MARTIN LANGE: Synthesis of Recursive Programs
Slides
Abstract: Temporal logics are widely used in the specification and verification of reactive and concurrent systems for the purpose of building correct systems. Verification through model checking for instance is used to prove that a system, constructed in a possibly faulty way, satisfies a formal specification. Synthesis aims at eliminating errors in the construction phase already: a system (model) should automatically be derived from the formal specification such that satisfaction is guaranteed. Synthesis is therefore closely related to a logic's satisfiability problem: apart from deciding whether a formula has a model, such a model should also be returned.

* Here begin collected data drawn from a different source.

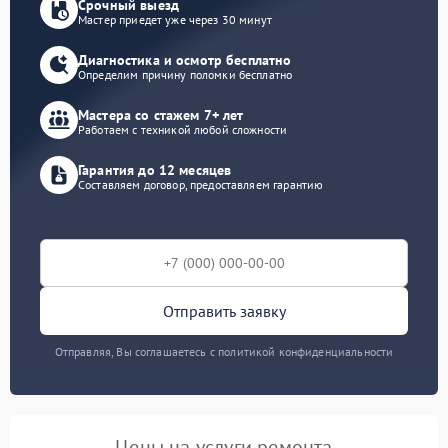
Срочный выезд
Мастер приедет уже через 30 минут
Диагностика и осмотр бесплатно
Определим причину поломки бесплатно
Мастера со стажем 7+ лет
Работаем с техникой любой сложности
Гарантия до 12 месяцев
Составляем договор, предоставляем гарантию
Отправить заявку
Отправляя, Вы соглашаетесь с политикой конфиденциальности
Цены на услуги ремонта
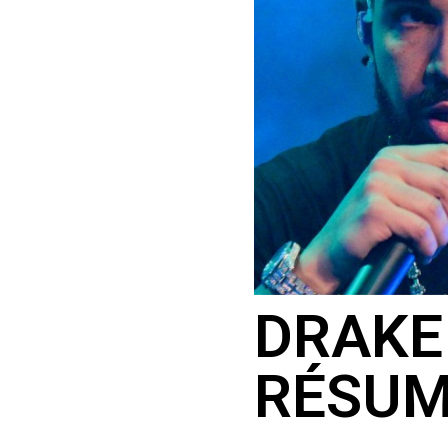
DRAKE
RÉSUM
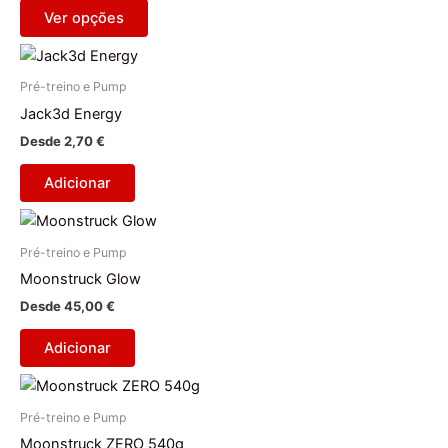
The
product
Ver opções
options
page
may
be
Pré-treino e Pump
chosen
Jack3d Energy
on
Desde
2,70
€
the
product
Adicionar
page
Pré-treino e Pump
Moonstruck Glow
Desde
45,00
€
Adicionar
Pré-treino e Pump
Moonstruck ZERO 540g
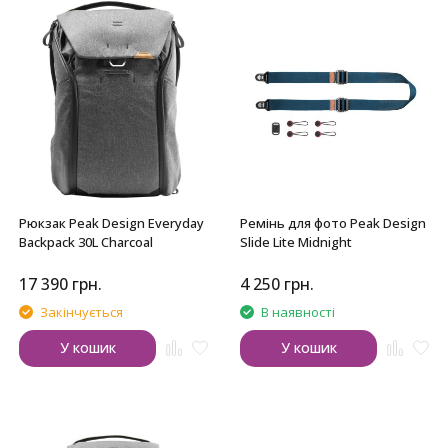
Рюкзак Peak Design Everyday
Ремінь для фото Peak Design
Backpack 30L Charcoal
Slide Lite Midnight
17 390
грн.
4 250
грн.
Закінчується
В наявності
У кошик
У кошик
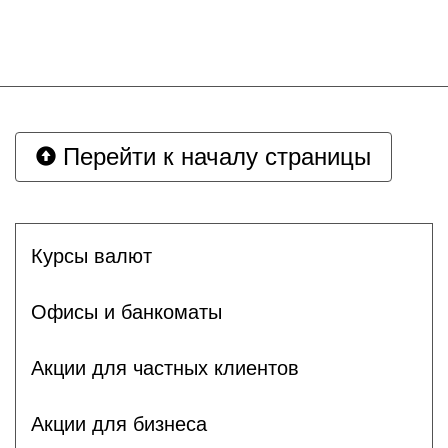
Перейти к началу страницы
Курсы валют
Офисы и банкоматы
Акции для частных клиентов
Акции для бизнеса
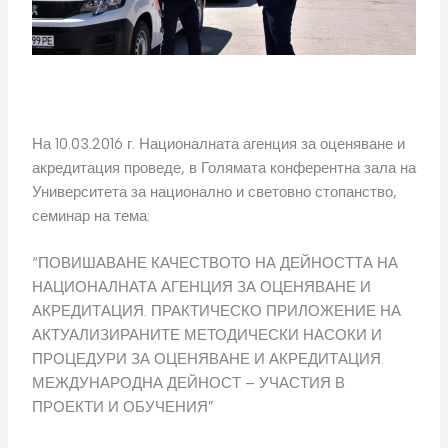
На 10.03.2016 г. Националната агенция за оценяване и
акредитация проведе, в Голямата конферентна зала на
Университета за национално и световно стопанство,
семинар на тема:
“ПОВИШАВАНЕ КАЧЕСТВОТО НА ДЕЙНОСТТА НА
НАЦИОНАЛНАТА АГЕНЦИЯ ЗА ОЦЕНЯВАНЕ И
АКРЕДИТАЦИЯ. ПРАКТИЧЕСКО ПРИЛОЖЕНИЕ НА
АКТУАЛИЗИРАНИТЕ МЕТОДИЧЕСКИ НАСОКИ И
ПРОЦЕДУРИ ЗА ОЦЕНЯВАНЕ И АКРЕДИТАЦИЯ.
МЕЖДУНАРОДНА ДЕЙНОСТ – УЧАСТИЯ В
ПРОЕКТИ И ОБУЧЕНИЯ”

In this talk we will present a generic game-theoretic approach to the satisfiability problems for various temporal logics. Typical known logics that can be embedded into MSO have the finite model property though, i.e. synthesis for these logics is restricted to finite models only. In order to create the theoretical foundations for synthesis of infinite-state systems like recursive programs for instance it is necessary to consider temporal logics beyond MSO that do not have the finite model property. There is only a narrow gap between the finite model property on one side and undecidability on the other. A family of temporal specification languages in this corridor - therefore suitable for such synthesis purposes - is obtained by enriching classical temporal logics with visibly pushdown languages.

RICHARD MAYR: Infinite-State Probabilistic Systems
Slides
Abstract: The topic of this lecture are Markov chains, Markov decision processes and stochastic games with infinite state spaces. For example, pushdown automata model unbounded recursion, and their probabilistic extension induces infinite-state recursive Markov chains. By adding one or two strategic players, one obtains recursive Markov decision processes and stochastic games, respectively. By restricting the stack alphabet to just one symbol (plus a bottom symbol), one obtains probabilistic one-counter machines, arguably the simplest class of infinite-state probabilistic systems. Another class are probabilistic lossy channel systems that model message passing communication via unboundedly buffered but unreliable communication channels. We give an overview over techniques for analyzing such systems and show how to verify several qualitative and quantitative properties.

THOMAS WILKE: Prophetic Automata
Abstract: Prophetic automata are reverse deterministic Büchi-automata, so special automata on infinite words. The talk covers the transformation of Büchi automata into prophetic automata, classfication of fragments of temporal logic using prophetic automata, and related topics.